[Passage provided]
* begin *

I need you to understand that when Trump combined those two together, he crossed a line that should never be crossed in a functioning democracy. Trump crossed the safety tape separating democracy and fascism. Trump himself has NOT taken us to fascism. But I am afraid he made fascism seem just a little more mainstream to extremists.

One major reason words speak louder than actions is that there are certain words that can’t be unsaid. Trump proclaimed in a nationally televised debate that he may not accept the outcome of the election if he does not win. I need you to really think about the future consequences of that. You need to understand what those words mean  to me and my insurmountable Chain of Suspicion with Trump.

Imagine this scenario that scares the shit out of me and needs to scare you too. Trump in 4 years, as the sitting President (maybe with a Republican House and Senate) says in a presidential debate that he may not accept the outcome of the election if he doesn’t win.

What am I suppose to believe if Trump wins again by a small margin like this year? Should I believe that the election was fair? Or should I worry that Trump used his power as president to ensure his own victory?

If you don’t understand this fear, and why the MERE POSSIBILITY of this fear itself should scare you too, please reconsider. Learn more about history. You need to understand the Dark Forest that I am in now. Talk to me until you understand my fear. A democracy CANNOT survive long if even a small percentage of voters fear the integrity of future votes. I have this fear. This fear leads to a Dark Forest where democracy will struggle.

* end *

[Work required] In the passage, what did Trump say in a nationally televised debate? The lines after this passage have nothing to do with it.

[Extracted information]
* begin *

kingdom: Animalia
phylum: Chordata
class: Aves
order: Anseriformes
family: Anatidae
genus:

* end *

[Result of this exercise] He said he may not accept the outcome of the election if he does not win.